Top of RECORDS FOR THIS EXERCISE

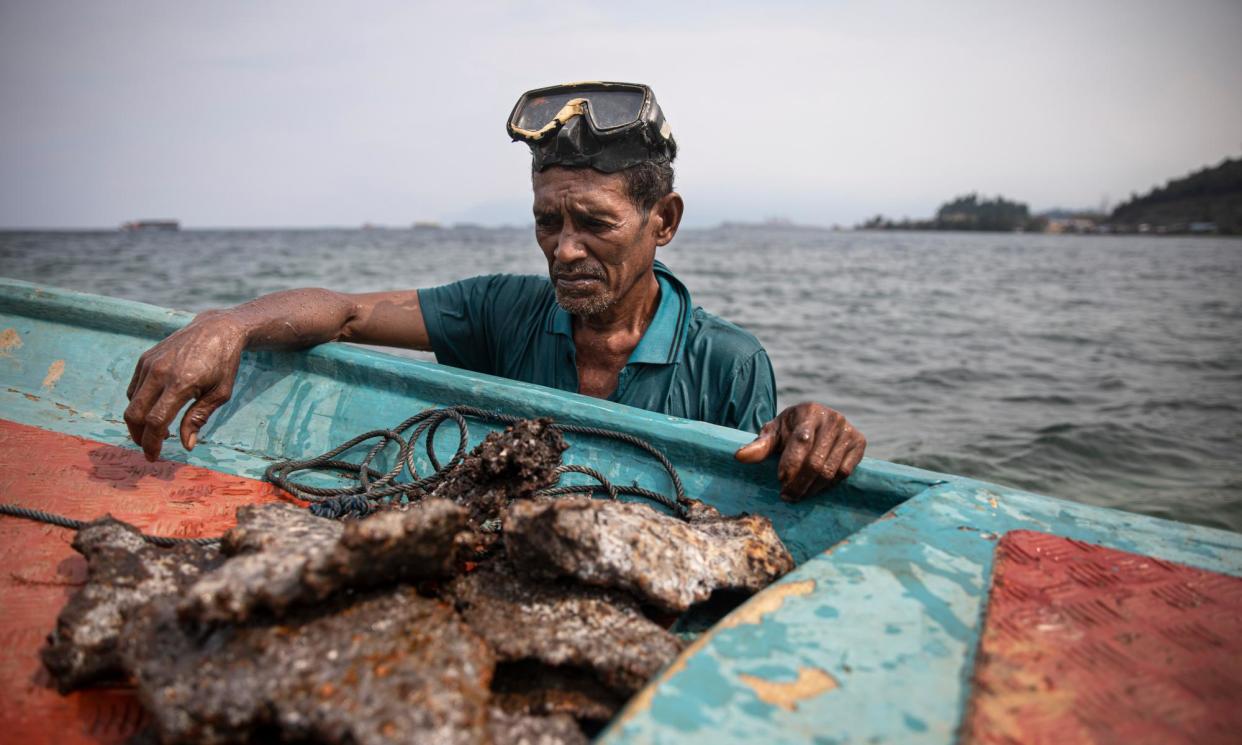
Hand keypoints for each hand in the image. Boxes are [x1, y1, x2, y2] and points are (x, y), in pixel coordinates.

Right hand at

Bottom of RECORDS FOR THIS EXERCISE
Top of RECORDS FOR THIS EXERCISE

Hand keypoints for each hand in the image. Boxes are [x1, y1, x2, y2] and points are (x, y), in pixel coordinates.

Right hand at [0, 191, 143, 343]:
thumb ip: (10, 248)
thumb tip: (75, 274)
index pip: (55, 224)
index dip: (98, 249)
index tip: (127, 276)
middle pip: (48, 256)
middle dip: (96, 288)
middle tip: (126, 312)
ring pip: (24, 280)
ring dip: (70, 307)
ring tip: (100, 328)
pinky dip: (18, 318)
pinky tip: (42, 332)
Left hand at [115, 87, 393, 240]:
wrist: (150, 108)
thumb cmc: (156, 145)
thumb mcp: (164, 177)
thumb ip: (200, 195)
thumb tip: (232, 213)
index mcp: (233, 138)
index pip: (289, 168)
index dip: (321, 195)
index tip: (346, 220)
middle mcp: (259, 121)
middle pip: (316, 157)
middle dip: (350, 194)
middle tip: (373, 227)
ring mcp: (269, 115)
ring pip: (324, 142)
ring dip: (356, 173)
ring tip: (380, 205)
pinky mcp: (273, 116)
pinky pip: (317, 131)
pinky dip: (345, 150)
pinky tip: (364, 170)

Bottom of RECORDS FOR THIS EXERCISE
Top of RECORDS FOR THIS EXERCISE

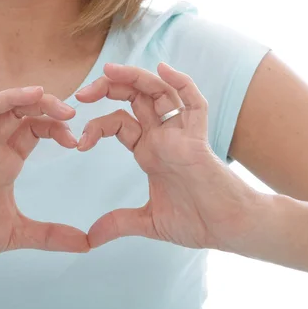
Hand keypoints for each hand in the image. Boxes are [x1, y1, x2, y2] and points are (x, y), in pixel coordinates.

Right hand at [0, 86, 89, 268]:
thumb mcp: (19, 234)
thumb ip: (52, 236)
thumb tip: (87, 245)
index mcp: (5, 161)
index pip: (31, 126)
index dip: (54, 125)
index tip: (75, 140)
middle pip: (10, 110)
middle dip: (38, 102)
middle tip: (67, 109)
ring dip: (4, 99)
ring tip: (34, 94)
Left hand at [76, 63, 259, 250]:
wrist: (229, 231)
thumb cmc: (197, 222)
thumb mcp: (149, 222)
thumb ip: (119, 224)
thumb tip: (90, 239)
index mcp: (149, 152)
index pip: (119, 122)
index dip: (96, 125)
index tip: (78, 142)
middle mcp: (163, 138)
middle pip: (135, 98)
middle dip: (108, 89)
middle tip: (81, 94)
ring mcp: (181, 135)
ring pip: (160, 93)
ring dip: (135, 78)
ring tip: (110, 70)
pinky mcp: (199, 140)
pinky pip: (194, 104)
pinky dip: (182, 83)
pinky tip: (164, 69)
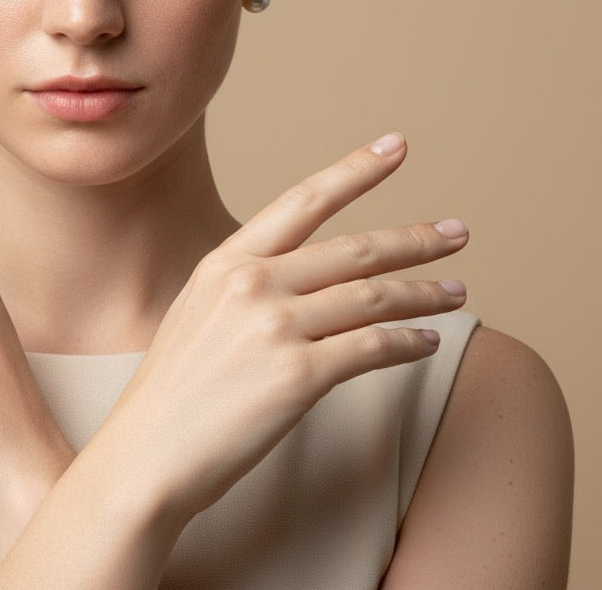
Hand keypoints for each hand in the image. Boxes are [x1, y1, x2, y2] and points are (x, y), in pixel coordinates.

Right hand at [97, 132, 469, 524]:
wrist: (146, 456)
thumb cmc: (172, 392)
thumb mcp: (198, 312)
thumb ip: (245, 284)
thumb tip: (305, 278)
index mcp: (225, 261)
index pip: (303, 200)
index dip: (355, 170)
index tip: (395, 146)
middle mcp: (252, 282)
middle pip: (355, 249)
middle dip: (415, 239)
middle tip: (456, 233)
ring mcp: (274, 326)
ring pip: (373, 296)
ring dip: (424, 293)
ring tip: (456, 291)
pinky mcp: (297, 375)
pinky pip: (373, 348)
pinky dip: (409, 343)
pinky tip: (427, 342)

Bottom of RECORDS FOR THIS EXERCISE

REQUIRED WORK — The response should hold exactly the lines starting at the line with "middle dip: (38, 102)" and ending at the line with "pinky tip: (164, 69)", and no other line of the material above.

SOLVED PROBLEM —
middle dip: (38, 102)
middle tip: (67, 109)
ring dip: (4, 99)
ring tip: (34, 94)
Left hand at [76, 63, 259, 250]:
wrist: (229, 231)
thumb cmc: (197, 222)
thumb mcp: (149, 222)
thumb ip: (119, 224)
thumb tip: (90, 239)
index mcp: (149, 152)
index pip: (119, 122)
index dip: (96, 125)
index tip: (78, 142)
middle mcp: (163, 138)
middle pip: (135, 98)
middle dip: (108, 89)
middle tip: (81, 94)
ring mcp: (181, 135)
ring pip: (160, 93)
ring dip: (135, 78)
ring tip: (110, 70)
pinky mcp: (199, 140)
pinky pip: (194, 104)
pinky dip: (182, 83)
pinky tip: (164, 69)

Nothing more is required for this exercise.